• _Your task_: All lines holding the string "buttons" should be copied from the data below.

• _Data section_:
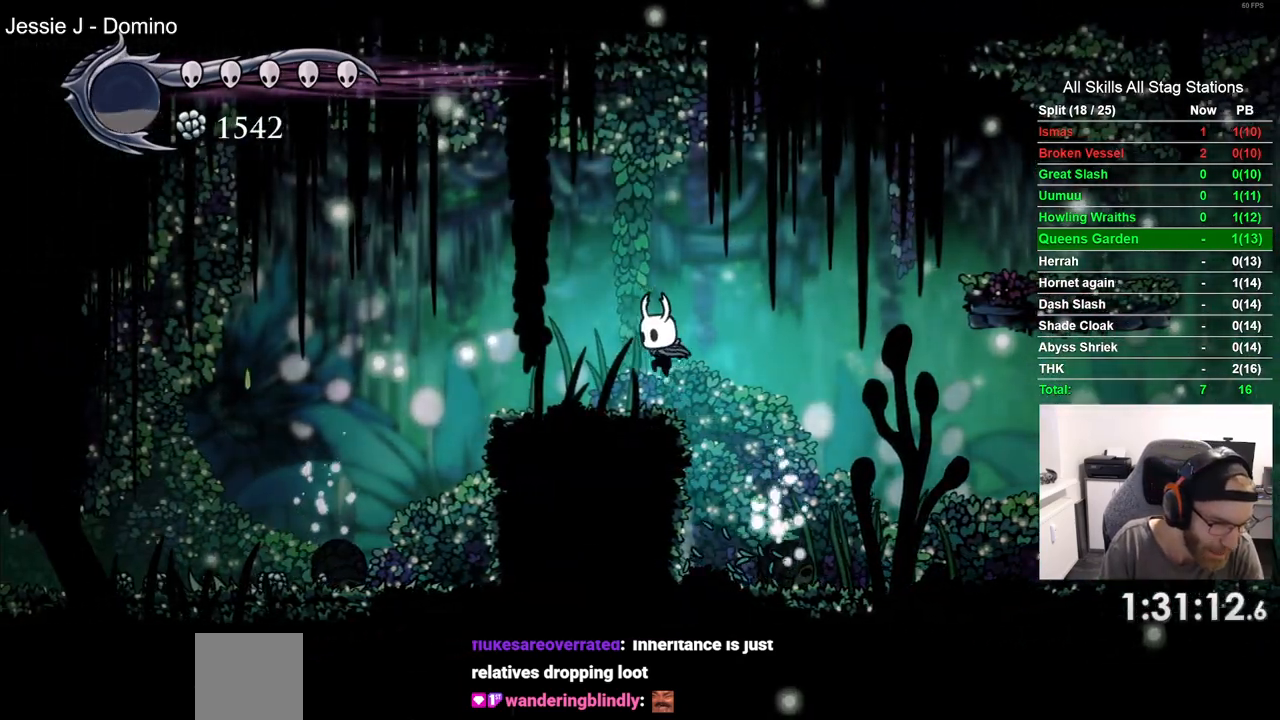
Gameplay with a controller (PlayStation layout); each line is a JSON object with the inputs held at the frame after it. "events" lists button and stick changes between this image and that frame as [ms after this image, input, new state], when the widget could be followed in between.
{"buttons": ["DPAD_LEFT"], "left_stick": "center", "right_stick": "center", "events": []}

---

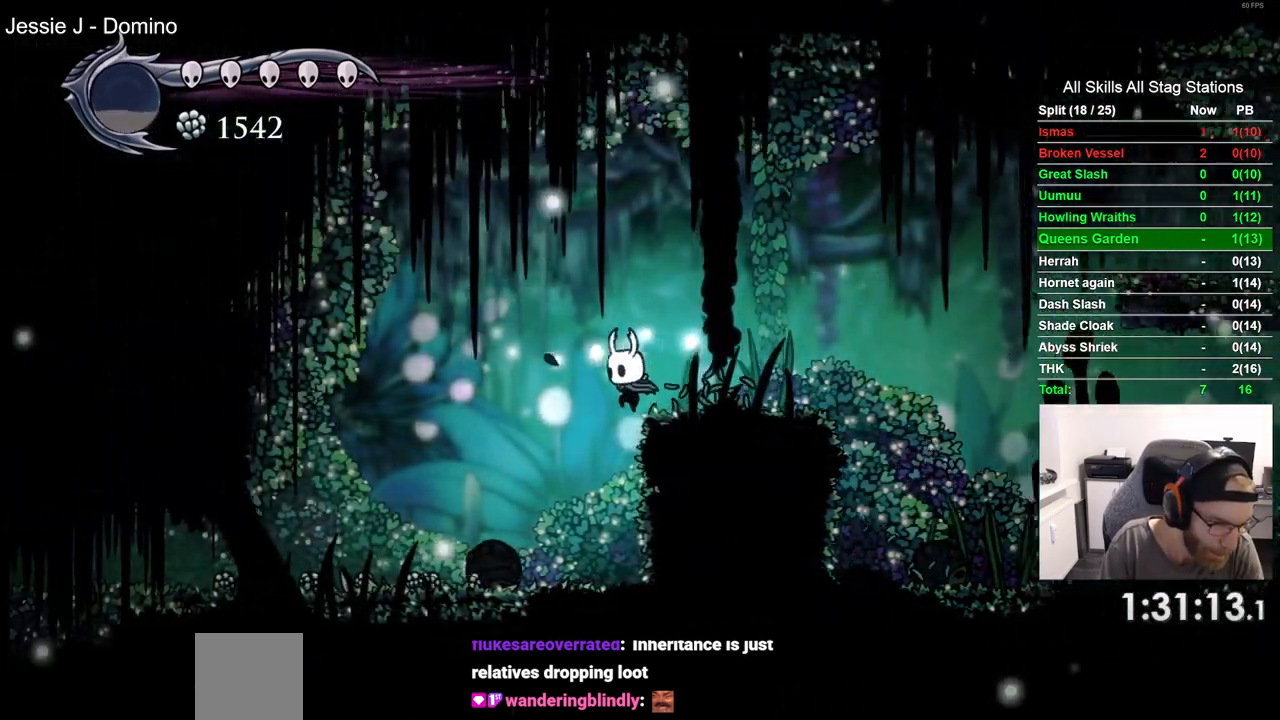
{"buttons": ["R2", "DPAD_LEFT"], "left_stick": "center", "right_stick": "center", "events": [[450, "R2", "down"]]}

• _Task solution_:
{"buttons": ["DPAD_LEFT"], "left_stick": "center", "right_stick": "center", "events": []}
{"buttons": ["R2", "DPAD_LEFT"], "left_stick": "center", "right_stick": "center", "events": [[450, "R2", "down"]]}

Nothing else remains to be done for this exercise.